Increase in taxes is due to:
1. Increase in valuation of the property assessed.
2. Increase in rate applied on the valuation (say 25% to 30%). This cannot be challenged.
If the increase in valuation of the property is unreasonable, an appeal could be lodged within one month from the date of service of the notice of assessment.
An inquiry would be held and you could meet with the necessary documents either personally or through an attorney. If the appeal is successful a revised notice will be issued.
Municipal Councils and Urban Councils offer discounts on the following basis which should be checked with the relevant authorities (on the notices issued):
Full annual payment made on or before 31 January 2013: 10% discount
Full quarterly payment made on or before 31 January, 30 April, 31 July and 31 October 2013: 5% discount
Full quarterly payment made on or before 31 March, 30 June, 30 September and 31 December 2013: No discount
(Late payments are liable for spot penalty @ 10%).

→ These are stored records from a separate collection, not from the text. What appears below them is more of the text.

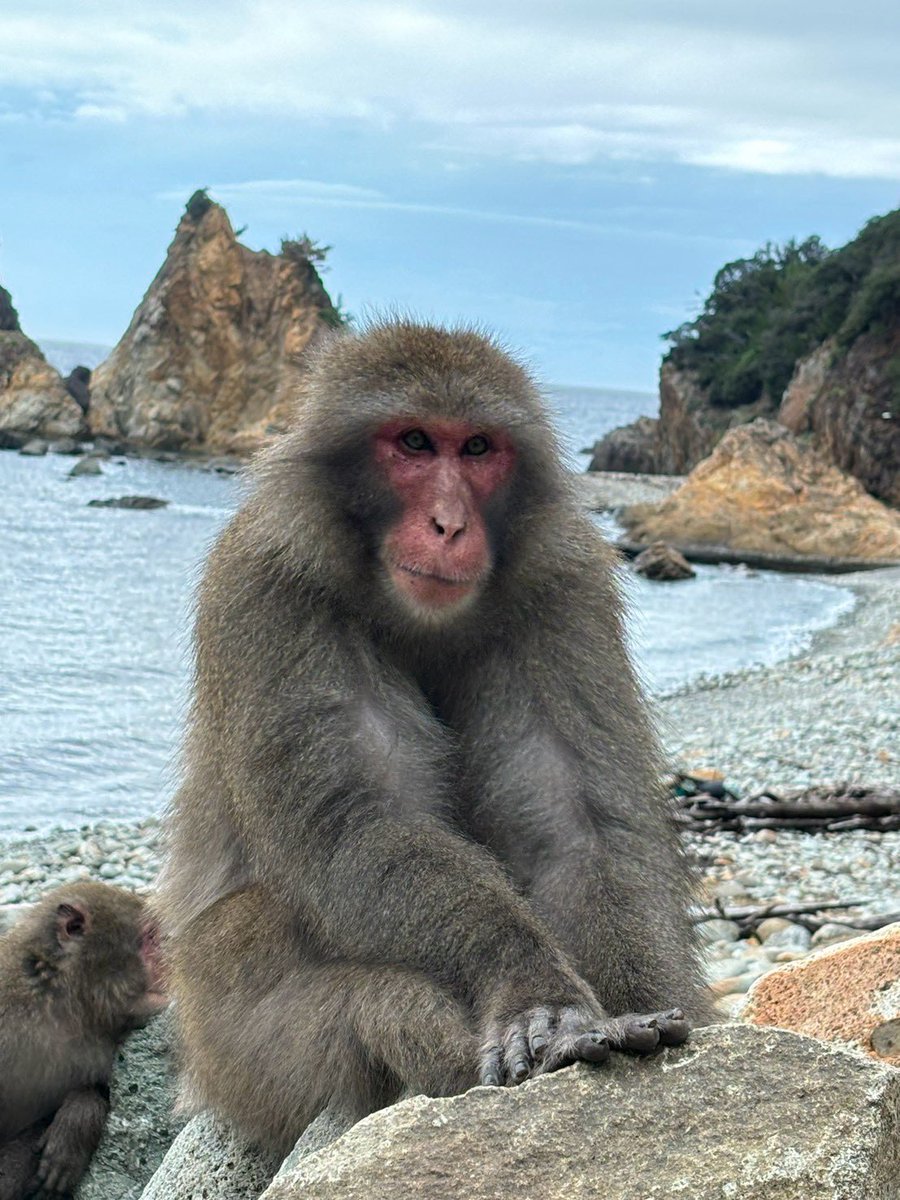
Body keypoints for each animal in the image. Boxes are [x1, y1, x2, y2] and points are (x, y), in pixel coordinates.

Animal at [159, 319, 712, 1156]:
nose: (449, 524)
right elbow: (362, 828)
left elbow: (574, 832)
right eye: (415, 442)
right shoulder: (269, 587)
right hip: (230, 1045)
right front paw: (537, 994)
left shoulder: (563, 587)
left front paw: (639, 1009)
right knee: (292, 950)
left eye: (477, 448)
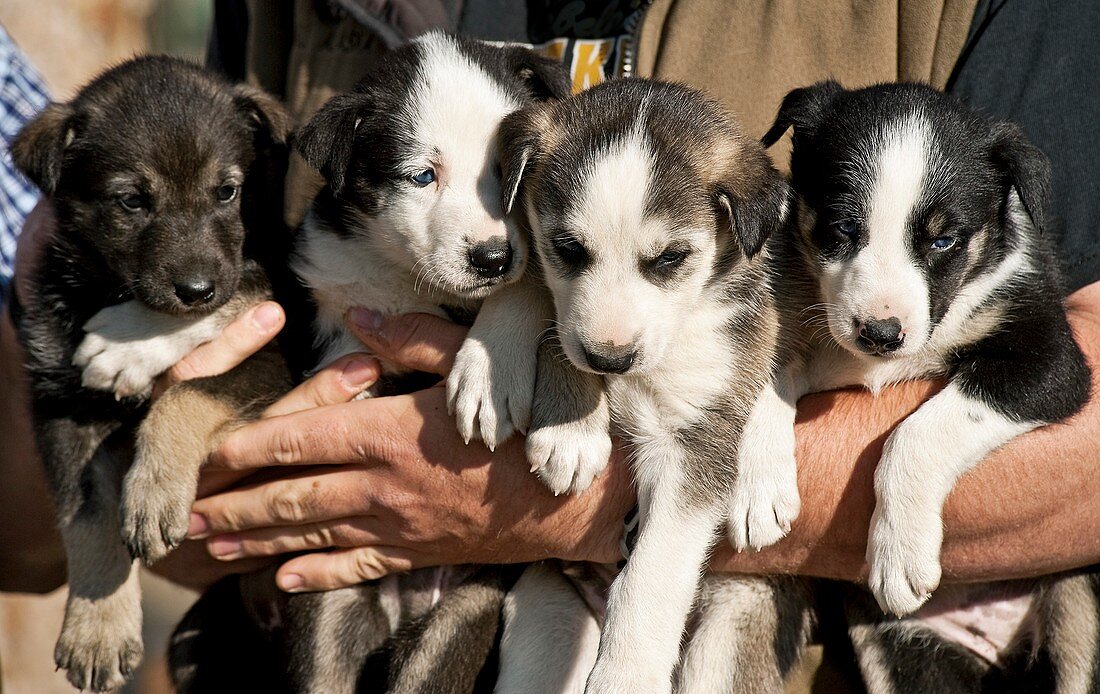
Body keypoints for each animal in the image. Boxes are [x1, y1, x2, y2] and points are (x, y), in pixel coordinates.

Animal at [9, 56, 292, 690]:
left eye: (227, 191)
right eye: (132, 201)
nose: (197, 290)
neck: (104, 290)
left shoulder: (273, 351)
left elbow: (187, 393)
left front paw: (154, 489)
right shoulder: (62, 406)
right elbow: (86, 516)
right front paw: (97, 629)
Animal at [499, 78, 792, 690]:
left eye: (671, 258)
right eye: (568, 248)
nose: (610, 358)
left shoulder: (696, 438)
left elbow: (653, 573)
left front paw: (626, 673)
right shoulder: (568, 316)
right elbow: (556, 329)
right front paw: (572, 431)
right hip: (547, 607)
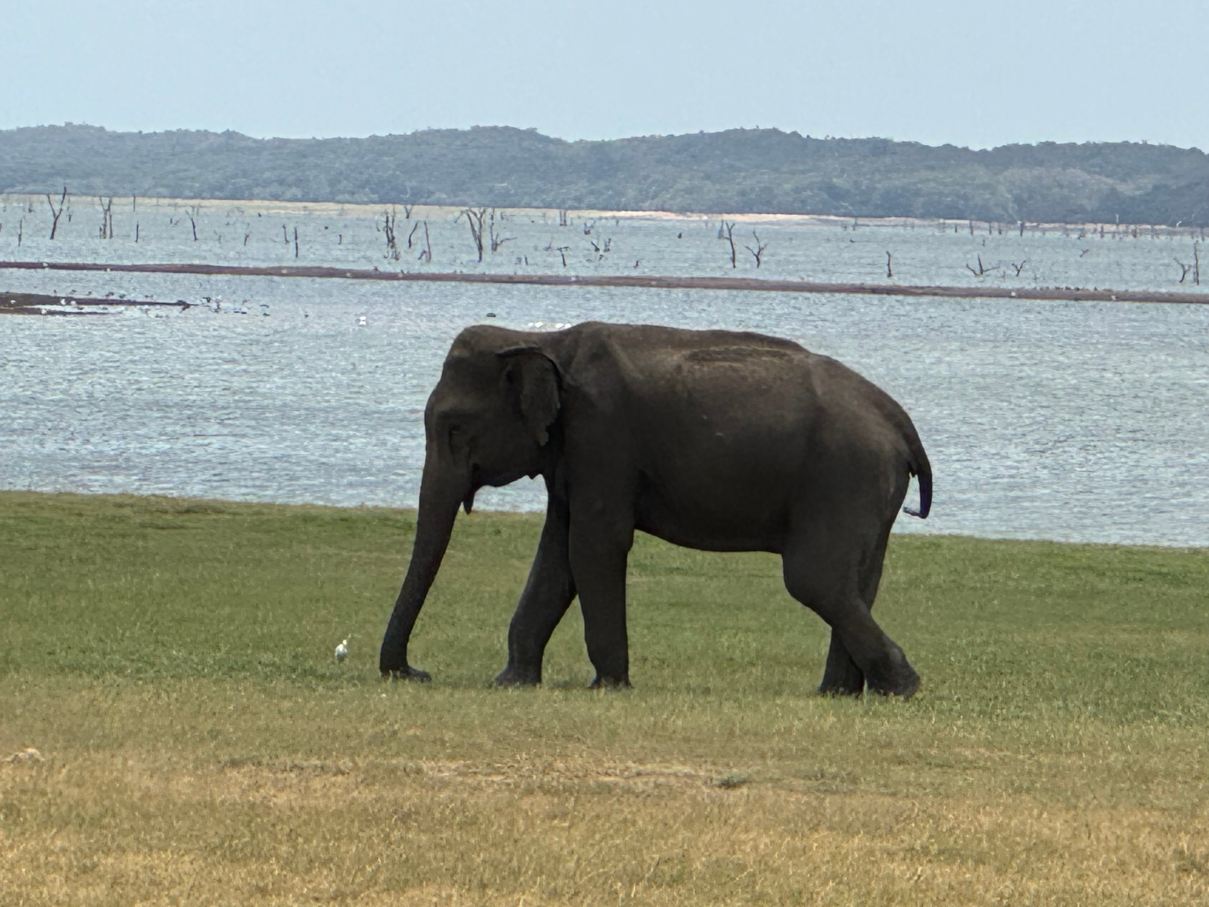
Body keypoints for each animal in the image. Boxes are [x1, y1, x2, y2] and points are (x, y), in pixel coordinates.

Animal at [379, 321, 932, 697]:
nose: (417, 672)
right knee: (857, 580)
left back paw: (901, 687)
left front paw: (608, 686)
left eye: (453, 428)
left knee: (815, 579)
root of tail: (899, 420)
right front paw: (511, 682)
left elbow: (593, 545)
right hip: (866, 489)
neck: (547, 341)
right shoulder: (573, 456)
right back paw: (841, 693)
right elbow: (557, 556)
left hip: (842, 476)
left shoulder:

Usually rate payers do not analyse these discounts against bank overdraft interest to arrive at the most beneficial method.
I furnish below the following particulars:
1) Annual rates (say)
Rs. 400,000
2) Bank overdraft interest (say) 10%
Total payment of rates including interest would be:
Under Scheme a) 360,000 + interest at 10% on 360,000 for 11 months – Rs. 393,000
Under Scheme b) 380,000 + interest at 10% on 95,000 quarterly for accumulated period of 26 months (11+8+5+2) – Rs. 400,583
Under Scheme c) 400,000 + interest at 10% on 100,000 quarterly for accumulated period of 18 months (9+6+3+0) – Rs. 415,000
It will be observed that scheme (a) (10% discount) is the most beneficial one.
Using mathematical formulae you could arrive at:
i) Bank overdraft interest up to 16.10% – Scheme (a) is beneficial
ii) Bank overdraft interest 16.11% to 35.82% – Scheme (b) is beneficial
iii) Bank overdraft interest over 35.83% – Scheme (c) is beneficial
However, taking into consideration the interest on interest basis (compound interest), these bank overdraft interest limits would be reduced to 14.74% and 31.200% instead of 16.10% and 35.82%.
Since bank overdraft Interest is in the region of 14% at present, it is beneficial to use the Scheme (a) (10% discount).
However, if the benefit between 5% and 10% is not material, it is better to adopt 5% method as more cash would be available till 31 December 2013 for trade one purposes. Never allow your tenant to pay rates and taxes in his name as it means that you are recognising his rights to claim ownership to the property in the future.
I hope the rate payers would be benefited by this information.